Investment in generative AI startups, which develop AI-powered products to generate text, audio, video, and more, shows no signs of slowing down. However, these investments are becoming more concentrated in a smaller number of early-stage ventures. From January to July 16, 2023, 225 generative AI startups raised a staggering $12.3 billion from venture capitalists, according to data from Crunchbase. If this trend continues, generative AI companies are on track to match or surpass the $21.8 billion raised in 2023.
The breakdown of the first half of 2023 by investment stage shows 198 angel/seed deals totaling $500 million, 39 early-stage deals amounting to $8.7 billion, and 18 late-stage deals reaching $3.1 billion. Early-stage startups were the clear winners, with notable investments including Elon Musk’s xAI, which raised $6 billion in May, China’s Moonshot AI with $1 billion in February, Mistral AI with $502.6 million in June, Glean with $203.2 million in February, and Cognition with $175 million in April. According to Chris Metinko, an analyst and senior reporter at Crunchbase, investors are focusing on larger startups they believe have a higher chance of success while allowing less promising ventures to “wither away” at earlier stages.
Metinko noted that some VCs anticipate legal and regulatory challenges in the U.S. and overseas could slow the flood of AI funding. Others recall that during the mobile revolution over a decade ago, the biggest winners in the foundational infrastructure layer were well-established tech companies. The future of many generative AI businesses remains uncertain, even for the most well-funded ones. Generative AI models are typically trained on publicly available data such as images and text from the web. Companies argue that fair use protects them from legal challenges over copyrighted material. However, it’s not yet clear how courts will rule, prompting some AI companies to secure licensing deals with copyright holders.
Regardless of legal outcomes, high-quality training data is becoming harder and more expensive to obtain. As startups exhaust available data on the web and more content creators block data scraping, the cost of acquiring training data is expected to soar. One analysis estimates the AI training data market will grow from $2.5 billion to $30 billion within a decade. Training models is also becoming more costly and complex. For instance, OpenAI’s GPT-4 cost $78 million to train, while Google’s Gemini had a price tag of $191 million, according to a recent Stanford report.

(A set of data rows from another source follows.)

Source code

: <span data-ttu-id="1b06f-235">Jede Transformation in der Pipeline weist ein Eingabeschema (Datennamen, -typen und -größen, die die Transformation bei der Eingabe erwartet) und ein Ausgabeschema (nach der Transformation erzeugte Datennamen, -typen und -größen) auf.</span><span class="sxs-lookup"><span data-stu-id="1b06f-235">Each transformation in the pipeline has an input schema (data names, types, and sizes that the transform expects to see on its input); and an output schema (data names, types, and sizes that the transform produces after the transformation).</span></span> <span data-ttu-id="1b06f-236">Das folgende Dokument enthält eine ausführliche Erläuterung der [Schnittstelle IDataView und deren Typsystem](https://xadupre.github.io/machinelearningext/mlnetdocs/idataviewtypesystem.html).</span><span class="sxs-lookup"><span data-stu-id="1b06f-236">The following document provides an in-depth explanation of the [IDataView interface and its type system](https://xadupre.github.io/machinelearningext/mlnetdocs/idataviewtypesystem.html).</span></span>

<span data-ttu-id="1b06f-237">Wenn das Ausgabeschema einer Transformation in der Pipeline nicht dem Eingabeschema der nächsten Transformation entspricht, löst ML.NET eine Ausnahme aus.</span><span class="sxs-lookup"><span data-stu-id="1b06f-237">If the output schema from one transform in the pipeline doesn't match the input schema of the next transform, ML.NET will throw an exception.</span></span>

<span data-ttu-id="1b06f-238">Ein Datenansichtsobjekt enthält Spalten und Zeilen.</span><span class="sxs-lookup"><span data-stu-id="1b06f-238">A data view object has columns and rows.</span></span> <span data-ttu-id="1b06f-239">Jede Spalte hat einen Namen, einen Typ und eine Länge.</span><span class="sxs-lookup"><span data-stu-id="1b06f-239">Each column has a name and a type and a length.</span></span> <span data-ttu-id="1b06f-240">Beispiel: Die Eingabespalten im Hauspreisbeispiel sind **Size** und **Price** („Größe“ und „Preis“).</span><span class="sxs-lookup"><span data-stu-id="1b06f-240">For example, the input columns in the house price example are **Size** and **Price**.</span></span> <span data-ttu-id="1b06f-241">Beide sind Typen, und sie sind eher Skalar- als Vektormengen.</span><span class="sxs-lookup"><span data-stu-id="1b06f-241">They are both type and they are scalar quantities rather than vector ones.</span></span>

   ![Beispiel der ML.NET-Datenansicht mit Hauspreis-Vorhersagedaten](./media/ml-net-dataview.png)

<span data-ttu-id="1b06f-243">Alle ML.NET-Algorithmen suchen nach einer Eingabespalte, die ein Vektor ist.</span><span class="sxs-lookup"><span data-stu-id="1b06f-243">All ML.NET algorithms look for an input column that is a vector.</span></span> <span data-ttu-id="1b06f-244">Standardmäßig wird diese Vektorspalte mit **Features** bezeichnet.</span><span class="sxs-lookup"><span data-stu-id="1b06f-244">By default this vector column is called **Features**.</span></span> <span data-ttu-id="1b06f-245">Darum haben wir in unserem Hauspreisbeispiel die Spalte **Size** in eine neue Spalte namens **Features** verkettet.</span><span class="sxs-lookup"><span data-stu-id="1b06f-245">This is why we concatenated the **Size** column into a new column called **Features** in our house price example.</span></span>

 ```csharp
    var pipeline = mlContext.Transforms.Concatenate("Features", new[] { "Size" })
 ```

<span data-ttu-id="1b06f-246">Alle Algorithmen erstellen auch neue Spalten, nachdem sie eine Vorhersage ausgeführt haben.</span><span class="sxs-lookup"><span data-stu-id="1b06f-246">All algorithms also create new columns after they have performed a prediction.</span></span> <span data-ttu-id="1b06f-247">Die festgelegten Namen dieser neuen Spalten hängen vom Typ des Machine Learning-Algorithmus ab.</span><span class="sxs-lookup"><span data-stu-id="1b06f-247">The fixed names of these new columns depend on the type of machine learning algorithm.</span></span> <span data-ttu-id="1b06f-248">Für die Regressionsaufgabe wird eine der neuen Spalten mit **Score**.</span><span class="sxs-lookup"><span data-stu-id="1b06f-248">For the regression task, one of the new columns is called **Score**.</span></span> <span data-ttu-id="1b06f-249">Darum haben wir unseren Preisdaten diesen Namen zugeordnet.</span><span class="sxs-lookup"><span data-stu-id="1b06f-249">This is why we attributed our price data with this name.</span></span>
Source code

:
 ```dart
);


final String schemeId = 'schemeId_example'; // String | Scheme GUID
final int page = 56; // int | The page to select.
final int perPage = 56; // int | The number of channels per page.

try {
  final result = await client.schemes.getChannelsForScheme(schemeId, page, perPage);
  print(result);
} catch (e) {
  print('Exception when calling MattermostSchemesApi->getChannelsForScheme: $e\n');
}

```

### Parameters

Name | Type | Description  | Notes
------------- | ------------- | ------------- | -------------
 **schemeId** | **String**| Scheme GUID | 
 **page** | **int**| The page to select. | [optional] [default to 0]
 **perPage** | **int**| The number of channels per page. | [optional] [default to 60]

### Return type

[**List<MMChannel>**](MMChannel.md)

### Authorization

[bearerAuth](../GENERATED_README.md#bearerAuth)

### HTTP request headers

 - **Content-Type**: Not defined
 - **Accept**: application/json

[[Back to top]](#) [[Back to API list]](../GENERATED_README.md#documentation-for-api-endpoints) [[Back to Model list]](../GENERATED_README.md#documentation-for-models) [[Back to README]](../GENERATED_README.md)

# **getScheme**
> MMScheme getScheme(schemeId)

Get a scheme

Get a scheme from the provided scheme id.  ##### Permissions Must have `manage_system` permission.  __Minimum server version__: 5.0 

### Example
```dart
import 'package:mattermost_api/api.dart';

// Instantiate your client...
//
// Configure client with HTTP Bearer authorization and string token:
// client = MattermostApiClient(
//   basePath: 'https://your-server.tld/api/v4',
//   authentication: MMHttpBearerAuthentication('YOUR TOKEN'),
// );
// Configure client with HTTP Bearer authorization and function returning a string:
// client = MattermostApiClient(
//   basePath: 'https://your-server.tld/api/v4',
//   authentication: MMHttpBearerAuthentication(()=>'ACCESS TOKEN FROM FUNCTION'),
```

Given the substantial upfront investment needed to develop flagship models, few generative AI startups are profitable, including industry leaders like OpenAI and Anthropic. OpenAI, despite reportedly generating around $3.4 billion in revenue, could face losses of $5 billion this year, according to The Information. Investors in generative AI appear to be playing the long game, especially major tech investors like Google, Amazon, and Nvidia, which view these investments as strategic bets. However, there is a looming question of whether the generative AI bubble could burst soon. If generative AI startups cannot overcome the significant challenges they face, this possibility seems increasingly likely.